You need a background worker processing a queue → Deployment. Workers are interchangeable and should scale based on queue depth, not node count.

Update Strategy Differences

Both support rolling updates, but the mechanics differ:

Deployment rolling update:

  • Creates new Pods before terminating old ones (controlled by maxSurge/maxUnavailable)
  • Can exceed the desired replica count temporarily
  • Maintains a ReplicaSet revision history for rollback

DaemonSet rolling update:

  • Updates Pods node by node
  • Terminates the old Pod on a node, then creates the new one
  • Controlled by maxUnavailable (no maxSurge for DaemonSets by default)
  • Can use maxSurge since Kubernetes 1.22 to create the new Pod before terminating the old one
# DaemonSet with maxSurge for zero-downtime updates
apiVersion: apps/v1
kind: DaemonSet
metadata:
  name: node-exporter
spec:
  updateStrategy:
    type: RollingUpdate
    rollingUpdate:
      maxUnavailable: 0
      maxSurge: 1

Resource Competition

DaemonSet Pods consume resources on every node, reducing capacity for application Pods. This is an important cluster planning consideration:

Node capacity: 4 CPU, 16 GB RAM
DaemonSet reservations: 0.5 CPU, 1 GB RAM (log collector + monitoring + CNI)
Available for applications: 3.5 CPU, 15 GB RAM

Keep DaemonSet resource requests minimal and set appropriate limits to prevent infrastructure Pods from starving application workloads.

Why Interviewers Ask This

This question tests whether you can distinguish between workload controllers and choose the right one for a given scenario.

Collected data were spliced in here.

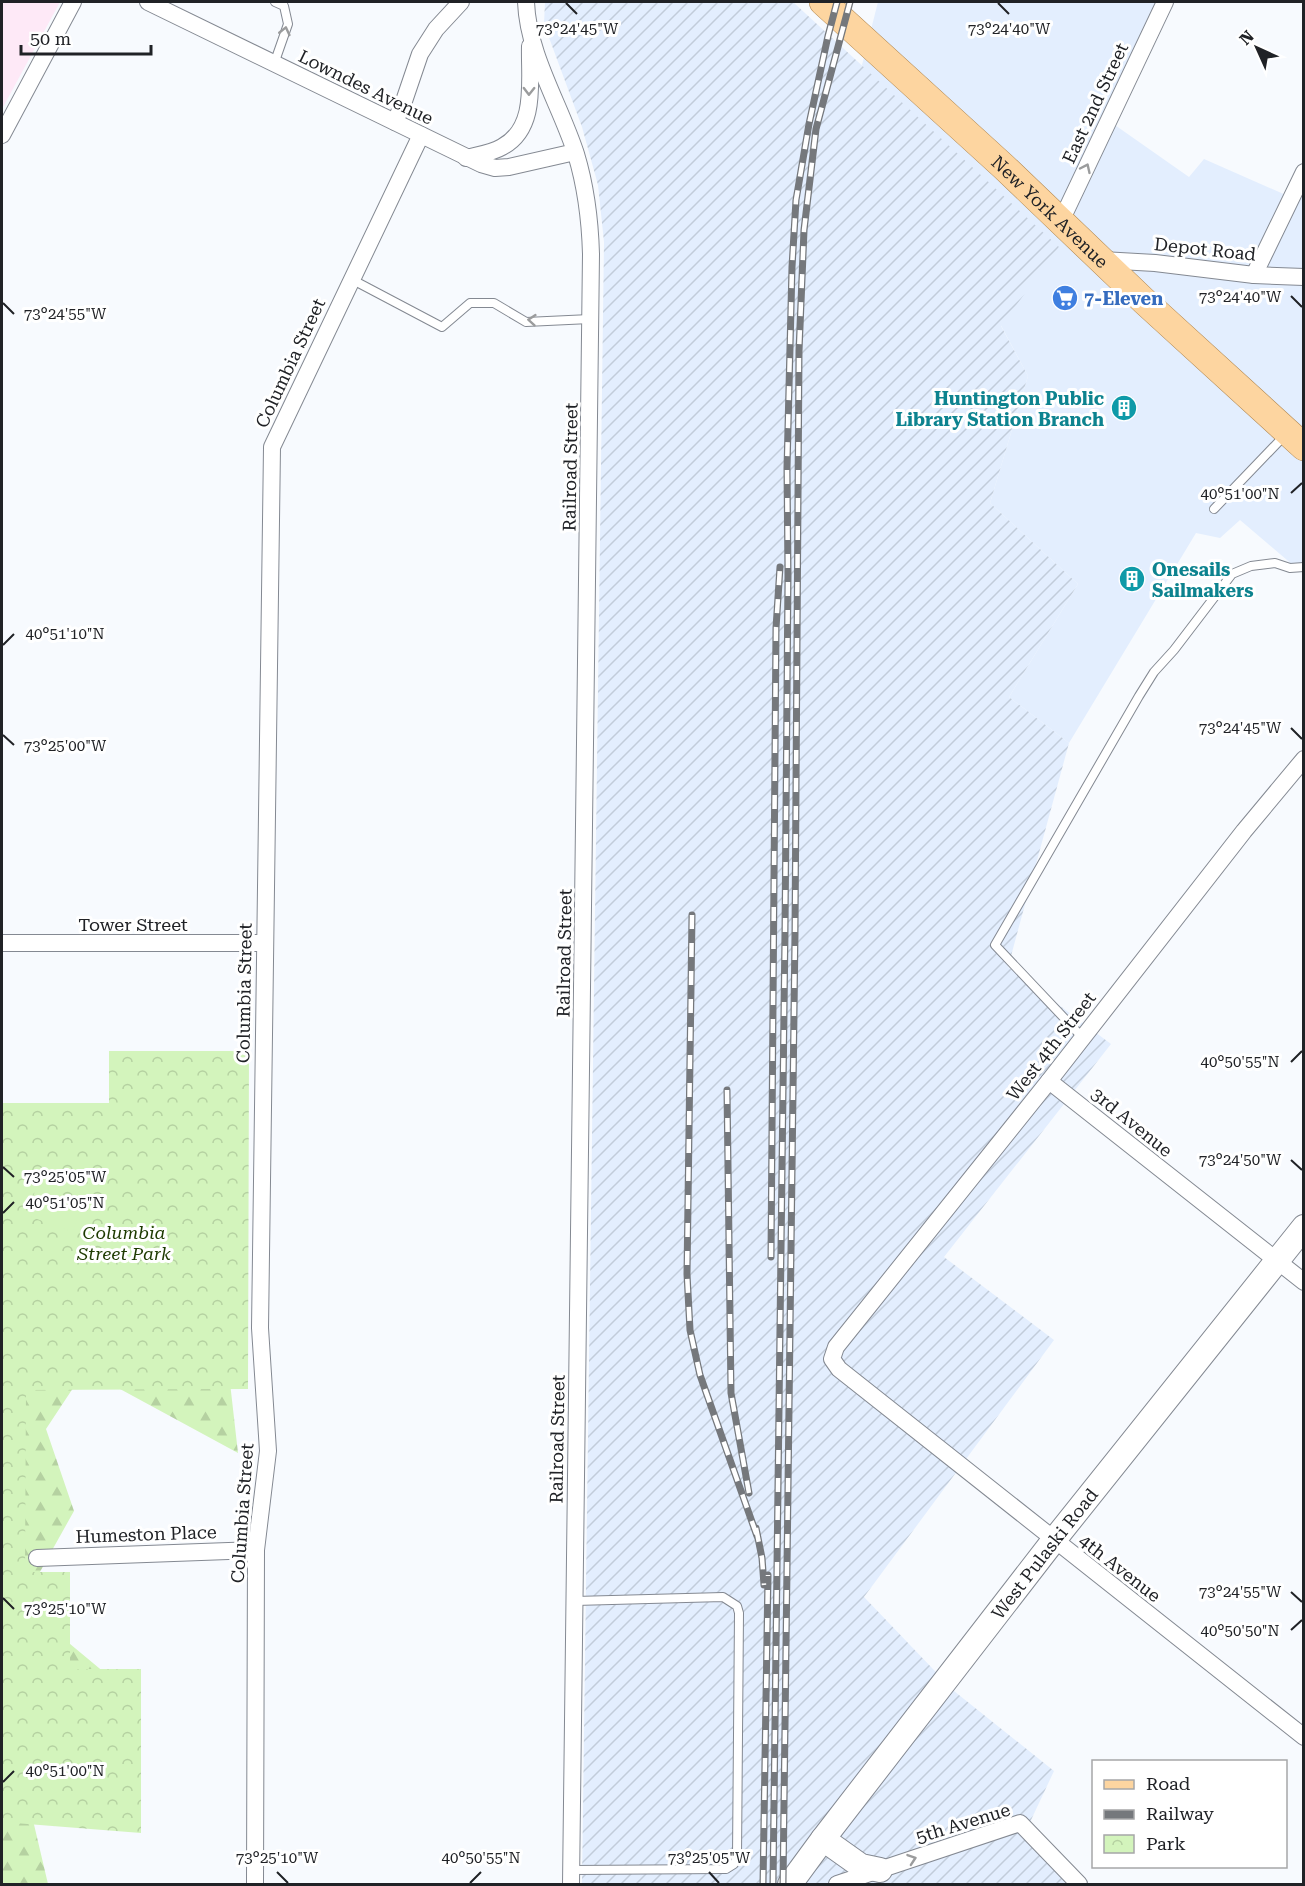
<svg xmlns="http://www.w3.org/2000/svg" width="1305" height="1886" viewBox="0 0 1305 1886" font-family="'Roboto Serif',serif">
<defs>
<pattern id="industrial-furrows" width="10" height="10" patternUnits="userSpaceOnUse" patternTransform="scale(1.5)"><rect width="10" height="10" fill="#e3eefe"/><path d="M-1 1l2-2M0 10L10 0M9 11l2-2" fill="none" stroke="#c2ccda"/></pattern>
<pattern id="forest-firs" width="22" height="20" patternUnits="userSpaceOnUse" patternTransform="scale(1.5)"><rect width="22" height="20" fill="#d3f4bc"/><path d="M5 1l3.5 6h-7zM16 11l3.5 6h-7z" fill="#b5d1a1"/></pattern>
<pattern id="park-crowns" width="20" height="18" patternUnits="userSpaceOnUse" patternTransform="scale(1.5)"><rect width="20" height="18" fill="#d3f4bc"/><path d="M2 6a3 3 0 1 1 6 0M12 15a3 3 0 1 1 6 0" fill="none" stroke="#b5d1a1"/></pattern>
</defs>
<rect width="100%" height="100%" fill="#f7fafe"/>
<path fill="#e3eefe" d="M 878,2 L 1166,2 L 1112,123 L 1189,177 L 1204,159 L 1288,196 L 1303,164 L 1303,571 L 1294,566 L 1240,520 L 1220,538 L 1196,533 L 1069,743 L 1009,697 L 1078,584 L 990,503 L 1028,376 L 862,65 Z"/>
<path fill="url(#industrial-furrows)" d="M 545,2 L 793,2 L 1059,247 L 1001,326 L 1028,376 L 990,503 L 1078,584 L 1009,697 L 1069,743 L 1008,967 L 1111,1044 L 944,1257 L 1054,1340 L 864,1597 L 954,1691 L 1054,1771 L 1024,1835 L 1068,1884 L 582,1884 L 604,242 L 598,185 L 582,127 L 544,24 Z"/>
<path fill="#fee9f7" d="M 2,2 L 60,2 L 2,109 Z"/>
<path fill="url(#forest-firs)" d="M 2,1203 L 223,1321 L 238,1453 L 85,1370 L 46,1429 L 74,1511 L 22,1604 L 123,1688 L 28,1799 L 48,1884 L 2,1884 Z"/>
<path fill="url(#park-crowns)" d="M 109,1051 L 249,1051 L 248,1389 L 26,1390 L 25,1572 L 70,1572 L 70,1669 L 141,1669 L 141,1833 L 2,1822 L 2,1103 L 109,1103 Z"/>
<path fill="#d3f4bc" d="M 37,1186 L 83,1202 L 73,1232 L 26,1215 Z"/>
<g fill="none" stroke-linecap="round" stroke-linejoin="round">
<g stroke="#848992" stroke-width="10">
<g id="service">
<path d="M 274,64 L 288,24 L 284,6 L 275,2"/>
<path d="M 351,279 L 442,327 L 470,303 L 494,303 L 526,322 L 590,319"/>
<path d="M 1214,509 L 1286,434"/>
<path d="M 1083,1038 L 995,945 L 1139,696 L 1154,672 L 1174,650 L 1232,574 L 1251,566 L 1275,563 L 1290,568 L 1304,567"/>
<path d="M 571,1870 L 726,1869 L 734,1864 L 737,1857 L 739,1613 L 737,1606 L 723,1597 L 575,1601"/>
</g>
</g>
<g stroke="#848992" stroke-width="18">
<g id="minor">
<path d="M 148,2 L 481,164 L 495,168 L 509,167 L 575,152"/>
<path d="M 526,2 C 528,55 560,104 576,154 C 586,187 590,219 591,254 L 571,1884"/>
<path d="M 395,122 L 404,101 L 420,54 L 436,29 L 461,2"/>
<path d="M 2,135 L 73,2"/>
<path d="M 466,158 C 478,155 492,153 502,147 C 538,128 529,80 530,46"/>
<path d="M 1061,221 L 1165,2"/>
<path d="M 1102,260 L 1155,263 L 1254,275 L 1304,277"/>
<path d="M 1254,275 L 1304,172"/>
<path d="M 1304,759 L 1244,831 L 1049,1081 L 836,1347 L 832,1359 L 839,1369 L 1304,1737"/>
<path d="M 2,943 L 264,943"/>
<path d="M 1049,1081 L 1304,1282"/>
<path d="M 37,1558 L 256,1550"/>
<path d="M 255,1884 L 256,1550 L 268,1451 L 260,1328 L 272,447 L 421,135"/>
<path d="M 837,1884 L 1020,1823 L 1079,1884"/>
</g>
</g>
<g stroke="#848992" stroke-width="26">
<g id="secondary">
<path d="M 823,1839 L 861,1866 L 880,1870"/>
<path id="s1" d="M 790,1884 L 823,1839 L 1054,1540 L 1304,1227"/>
</g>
</g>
<g stroke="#ae844c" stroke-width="28">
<g id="primary">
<path id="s2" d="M 823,2 L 1004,167 L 1144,301 L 1304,447"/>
</g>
</g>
<use href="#service" stroke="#fff" stroke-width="8"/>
<use href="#minor" stroke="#fff" stroke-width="16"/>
<use href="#secondary" stroke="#fff" stroke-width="24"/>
<use href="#primary" stroke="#fdd5a0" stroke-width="27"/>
<g stroke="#75787c" stroke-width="7">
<g id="rail">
<path d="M 692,915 L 687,1274 L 690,1330 L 700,1375 L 757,1536"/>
<path d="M 727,1090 L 731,1393 L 749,1493"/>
<path d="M 771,1257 L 776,628 L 780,567"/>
<path d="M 756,1528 L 762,1558 L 764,1585"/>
<path d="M 763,1884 L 768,1575"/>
<path d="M 773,1884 L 785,932 L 788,575 L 787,468 L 792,267 L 796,200 L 809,124 L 828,36 L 837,2"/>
<path d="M 783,1884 L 795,933 L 799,351 L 804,230 L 816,129 L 850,2"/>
</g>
</g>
<use href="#rail" stroke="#fff" stroke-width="4.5" stroke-dasharray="14" stroke-linecap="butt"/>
</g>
<defs><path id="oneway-chevron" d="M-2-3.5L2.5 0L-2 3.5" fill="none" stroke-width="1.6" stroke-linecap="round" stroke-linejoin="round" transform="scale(1.5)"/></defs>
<g stroke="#9b9c9d">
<use href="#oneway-chevron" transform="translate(285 31) rotate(-77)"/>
<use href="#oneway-chevron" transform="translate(529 91) rotate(91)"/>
<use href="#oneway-chevron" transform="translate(1086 168) rotate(-65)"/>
<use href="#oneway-chevron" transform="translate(532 320) rotate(-175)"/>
<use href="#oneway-chevron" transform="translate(912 1859) rotate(-19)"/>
</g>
<path fill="none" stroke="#202226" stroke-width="2" d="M 566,3 L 577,14M 998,3 L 1009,14M 1291,296 L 1302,307M 3,303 L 14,314M 1291,493 L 1302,483M 3,645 L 14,634M 1291,728 L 1302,739M 3,735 L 14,745M 1291,1062 L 1302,1051M 1291,1160 L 1302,1170M 3,1167 L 14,1177M 3,1213 L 14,1202M 1291,1592 L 1302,1602M 3,1598 L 14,1609M 1291,1630 L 1302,1620M 3,1782 L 14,1771M 277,1872 L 288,1883M 709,1872 L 719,1883M 470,1883 L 481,1872"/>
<defs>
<g id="supermarket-disc" transform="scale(1.35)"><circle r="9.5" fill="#3f7fe0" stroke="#fff"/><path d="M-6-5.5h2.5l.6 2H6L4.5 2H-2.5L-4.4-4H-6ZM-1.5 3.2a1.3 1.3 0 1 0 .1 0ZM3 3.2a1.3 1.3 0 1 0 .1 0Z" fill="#fff"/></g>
<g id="building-disc" transform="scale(1.35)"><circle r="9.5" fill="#0f9aa8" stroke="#fff"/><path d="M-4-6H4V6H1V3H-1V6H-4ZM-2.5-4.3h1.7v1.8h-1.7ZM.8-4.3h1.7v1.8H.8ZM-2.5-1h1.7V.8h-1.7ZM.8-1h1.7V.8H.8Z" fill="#fff"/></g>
</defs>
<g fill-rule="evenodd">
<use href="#supermarket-disc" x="1065" y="298"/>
<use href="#building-disc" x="1124" y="408"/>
<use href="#building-disc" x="1132" y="579"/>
</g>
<g text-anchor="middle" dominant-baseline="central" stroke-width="6" stroke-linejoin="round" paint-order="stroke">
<g font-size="18" fill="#202226" stroke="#fff">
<text transform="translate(366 87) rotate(26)">Lowndes Avenue</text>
<text transform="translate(1095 103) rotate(-65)">East 2nd Street</text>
<text stroke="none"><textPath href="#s2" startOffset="309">New York Avenue</textPath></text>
<text transform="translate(1205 249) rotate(6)">Depot Road</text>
<text transform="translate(290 363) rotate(-65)">Columbia Street</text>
<text transform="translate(570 467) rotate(-89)">Railroad Street</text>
<text x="133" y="924">Tower Street</text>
<text transform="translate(564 953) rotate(-89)">Railroad Street</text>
<text transform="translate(244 993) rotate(-89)">Columbia Street</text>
<text transform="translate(1051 1046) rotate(-52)">West 4th Street</text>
<text transform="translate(1132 1122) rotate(39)">3rd Avenue</text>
<text transform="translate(557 1439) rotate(-89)">Railroad Street</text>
<text transform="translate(242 1513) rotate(-86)">Columbia Street</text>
<text transform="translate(146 1534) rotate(-2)">Humeston Place</text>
<text stroke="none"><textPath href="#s1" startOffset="417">West Pulaski Road</textPath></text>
<text transform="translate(1120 1568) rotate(38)">4th Avenue</text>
<text transform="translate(963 1823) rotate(-17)">5th Avenue</text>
</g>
<g font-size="18" font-weight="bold" fill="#366cbe" stroke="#fff" text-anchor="start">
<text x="1084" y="298">7-Eleven</text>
</g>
<g font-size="18" font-weight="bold" fill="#0d838f" stroke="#fff" text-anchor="end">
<text x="1104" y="398">Huntington Public<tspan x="1104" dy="21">Library Station Branch</tspan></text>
<text x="1152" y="569" text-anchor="start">Onesails<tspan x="1152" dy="21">Sailmakers</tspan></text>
</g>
<g font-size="18" font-style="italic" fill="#1d3a00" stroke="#fff">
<text x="124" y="1232">Columbia<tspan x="124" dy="21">Street Park</tspan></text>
</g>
</g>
<g font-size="15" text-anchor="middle" fill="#202226" stroke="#fff" stroke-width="6" stroke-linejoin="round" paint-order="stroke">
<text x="577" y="34">73°24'45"W</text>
<text x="1009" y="34">73°24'40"W</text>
<text x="1240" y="302">73°24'40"W</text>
<text x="65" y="319">73°24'55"W</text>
<text x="1240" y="499">40°51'00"N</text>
<text x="65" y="639">40°51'10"N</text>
<text x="1240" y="733">73°24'45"W</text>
<text x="65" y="751">73°25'00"W</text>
<text x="1240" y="1067">40°50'55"N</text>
<text x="1240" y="1165">73°24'50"W</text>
<text x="65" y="1182">73°25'05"W</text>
<text x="65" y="1208">40°51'05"N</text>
<text x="1240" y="1597">73°24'55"W</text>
<text x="65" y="1614">73°25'10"W</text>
<text x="1240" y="1636">40°50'50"N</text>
<text x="65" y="1776">40°51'00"N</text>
<text x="277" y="1863">73°25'10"W</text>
<text x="481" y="1863">40°50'55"N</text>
<text x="709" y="1863">73°25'05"W</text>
</g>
<rect width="1305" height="1886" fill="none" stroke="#202226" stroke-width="6"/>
<rect x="1092" y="1760" width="195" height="108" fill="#ffffff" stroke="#a6a7a8" stroke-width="1.5"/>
<rect x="1104" y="1780" width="30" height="9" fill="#fdd5a0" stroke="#a6a7a8" stroke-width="1.5"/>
<text x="1146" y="1790" font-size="18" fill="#202226">Road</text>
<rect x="1104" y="1810" width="30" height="9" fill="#75787c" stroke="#a6a7a8" stroke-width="1.5"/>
<text x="1146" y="1820" font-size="18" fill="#202226">Railway</text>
<rect x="1104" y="1835" width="30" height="18" fill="url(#park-crowns)" stroke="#a6a7a8" stroke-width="1.5"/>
<text x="1146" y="1850" font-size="18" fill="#202226">Park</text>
<g transform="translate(1257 48) rotate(315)" stroke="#ffffff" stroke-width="4.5" paint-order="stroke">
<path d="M0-4.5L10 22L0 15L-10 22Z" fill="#202226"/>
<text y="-9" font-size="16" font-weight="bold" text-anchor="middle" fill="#202226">N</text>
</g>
<path d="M21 45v9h130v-9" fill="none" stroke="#202226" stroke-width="3"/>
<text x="30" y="45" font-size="18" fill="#202226" stroke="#ffffff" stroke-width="4.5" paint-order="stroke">50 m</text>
</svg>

Common Follow-Up Questions

Can a Deployment achieve the same result as a DaemonSet?
Not reliably. Even with replicas equal to the node count, the scheduler might place multiple Pods on one node and none on another.
Do DaemonSets respect Pod resource requests for scheduling?
Yes, DaemonSet Pods compete for node resources. If a node lacks sufficient resources, the DaemonSet Pod stays Pending.
Can you use an HPA with a DaemonSet?
No. DaemonSets are scaled by node count, not by metrics. HPA only works with Deployments, StatefulSets, and ReplicaSets.

Key Takeaways

  • Deployments control replica count explicitly; DaemonSets control node coverage implicitly.
  • DaemonSets guarantee exactly one Pod per node; Deployments make no such guarantee.
  • DaemonSets are for infrastructure; Deployments are for applications.